My youngest daughter Tatiana, age 3, started her preschool yesterday. It is such an emotional process for both of us. It was so hard for me to leave her there yesterday and to see the sadness in her eyes, the silent question: “Mommy, why are you doing this to me, don’t you still love me?”
The preschool that my children go to, is a Early Childhood Laboratory Preschool for future educators. We have a great student-teacher ration 2:1, and Tatiana has known her head teachers, from previous years, since her sister has been in the same program. So, I felt comfortable leaving Tati there, especially knowing that she knows her teachers and the classroom. So, yesterday, I stayed with her for about 15 minutes, and then I thought that teachers can probably handle the separation, so I left for 2 hours.
When I came back, I didn’t recognize my child. My funny, happy, outgoing little girl, transformed into a sad child. She looked like a lost puppy, who gave up hope for life, she didn’t cry, no, she was just seating there without any emotions on her face. When she saw me coming back, she ran to me, hugged me very tight, as she never hugged before, and started to cry like she never cried before. It was so hard for me to keep my emotions under control.
When we came home, I gave her a present to celebrate her First Day of School, hoping that it will smooth out the experience. For the rest of the day, I was trying to be as positive about her first day of school as I could. I knew her school and the teachers were wonderful, but it was still so hard for me to see my baby go through such a drastic transformation.
Today, I decided to use a different approach and I stayed with my daughter for 2 hours, I showed her all the fun things that her classroom has, I played some games with her, I read some books with her, I engaged her in the classroom activities. While I was doing it, I realized, that yesterday, it was the very first time I ever left her without me, her sister or her father. Although her sister was in the different classroom and they did get to see each other outside for an hour, it was still a huge shock for her. The stress was so big that she couldn’t think about playing with toys or games, she probably didn’t even notice more than half of the things that were present in a classroom.
Today, I left her right before the outside time, because I knew Tatiana would see her sister there and they would be together.

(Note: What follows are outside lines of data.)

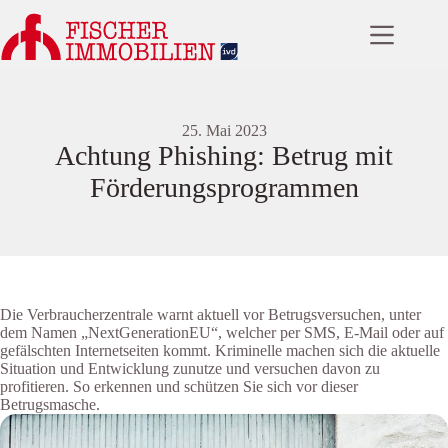
Zum
Inhalt
springen
25. Mai 2023
Achtung Phishing: Betrug mit
Förderungsprogrammen
Die Verbraucherzentrale warnt aktuell vor Betrugsversuchen, unter
dem Namen „NextGenerationEU“, welcher per SMS, E-Mail oder auf
gefälschten Internetseiten kommt. Kriminelle machen sich die aktuelle
Situation und Entwicklung zunutze und versuchen davon zu
profitieren. So erkennen und schützen Sie sich vor dieser
Betrugsmasche.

When I came to pick her up today, she was visibly upset, but it wasn’t like yesterday. She was sitting with her teacher reading a book, while other kids were doing circle time. I was told, that she was sad leaving her sister, so one of her teachers pulled her aside, and read her a story to comfort her. She was fine.
I am sure couple more weeks and she will be loving her school and her new friends as much as her sister does, but those first days of school are so hard on me. To see how much my child is going through and to realize that it is for her own good it is hard.
I am sure, as our children get older they are going to have more and more of those moments where we, as parents, are going to witness them struggeling, often, there would be very little that we can do for them except provide our love and support. I am also sure, that there will be moment when we would have to see our children going through some rough times, and we will have to step a side and let them grow up.
Today, I choose to be there for my little one, to be with her when she needed me, to comfort her and to guide her because I am her mom, but I know that one day I might not be able to do it.